> **提供された抜粋**
米大統領選挙と株式市場

 米大統領選挙は4年ごとに行われます。過去に大統領選があった年のS&P500株価指数の月次パフォーマンスを累積的に示すと下のチャートのようになります。


図:大統領選挙の年のS&P500株価指数(1944~2016年)


トランプ再選確率は?先読み!米大統領選とマーケット
単位:%
出所:ストックトレーダーズ・アルマナック

 このチャートから分かることは、大統領選挙の年は平均して+6.94%であり、まずまずのパフォーマンスが期待できるということです。

現職大統領が勝つシナリオではパフォーマンスはさらに良くなることが分かります。


 逆に現職が敗北するケース(グレー)では1月・2月と9月・10月にマーケットが下げているのです。


 一般論として、経済が良く、株式市場も高いときは現職が有利であり、逆に経済が悪いときは大統領を出す政党が入れ替わることが多いです。

> **提供データ**
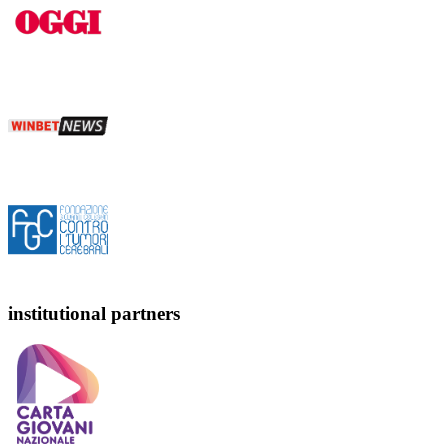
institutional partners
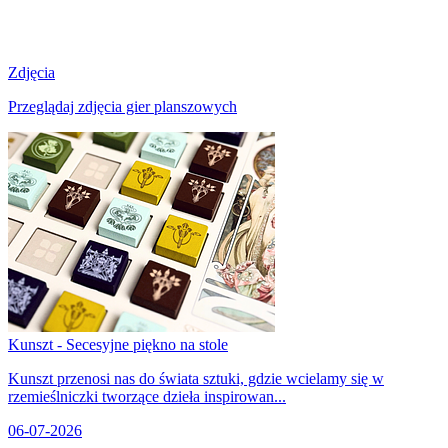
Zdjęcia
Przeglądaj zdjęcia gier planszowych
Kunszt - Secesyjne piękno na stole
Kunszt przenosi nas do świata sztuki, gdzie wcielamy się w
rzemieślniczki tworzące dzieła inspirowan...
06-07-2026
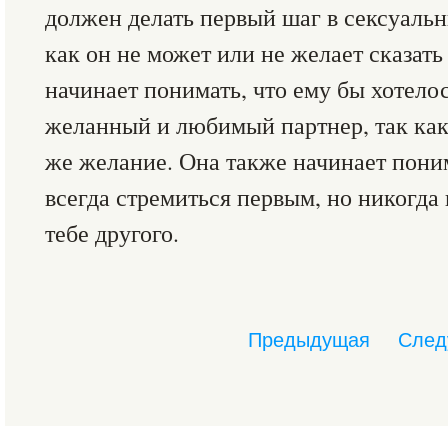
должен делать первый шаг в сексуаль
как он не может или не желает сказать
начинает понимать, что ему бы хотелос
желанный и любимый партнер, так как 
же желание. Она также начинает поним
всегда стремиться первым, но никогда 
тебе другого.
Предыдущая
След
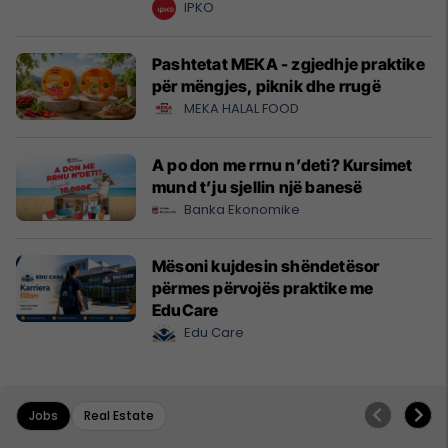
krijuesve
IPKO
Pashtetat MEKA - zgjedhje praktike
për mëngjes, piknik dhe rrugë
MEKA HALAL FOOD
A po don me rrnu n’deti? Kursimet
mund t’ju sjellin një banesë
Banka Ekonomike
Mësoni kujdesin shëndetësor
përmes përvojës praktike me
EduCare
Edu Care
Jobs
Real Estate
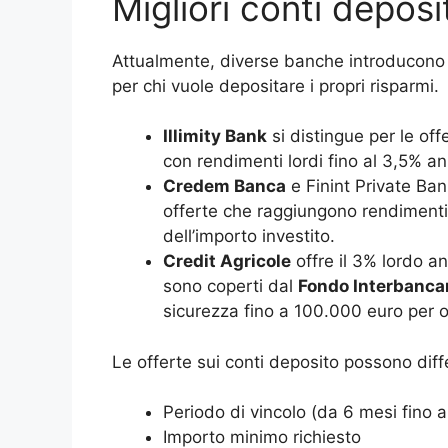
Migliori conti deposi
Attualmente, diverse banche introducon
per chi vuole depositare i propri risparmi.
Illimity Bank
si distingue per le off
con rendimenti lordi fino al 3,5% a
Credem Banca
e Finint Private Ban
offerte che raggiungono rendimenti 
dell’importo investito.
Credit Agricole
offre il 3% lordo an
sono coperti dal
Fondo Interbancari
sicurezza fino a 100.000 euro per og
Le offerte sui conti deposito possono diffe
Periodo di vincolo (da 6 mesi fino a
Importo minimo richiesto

> **課題の詳細**
米大統領選挙と株式市場についての抜粋から、「このチャートから分かることは」から「が入れ替わることが多いです。」までを、両端の語句も含めて一字も変えずに書き出してください。

> **課題への回答**
このチャートから分かることは、大統領選挙の年は平均して+6.94%であり、まずまずのパフォーマンスが期待できるということです。

現職大統領が勝つシナリオではパフォーマンスはさらに良くなることが分かります。


 逆に現職が敗北するケース(グレー)では1月・2月と9月・10月にマーケットが下げているのです。


 一般論として、経済が良く、株式市場も高いときは現職が有利であり、逆に経済が悪いときは大統領を出す政党が入れ替わることが多いです。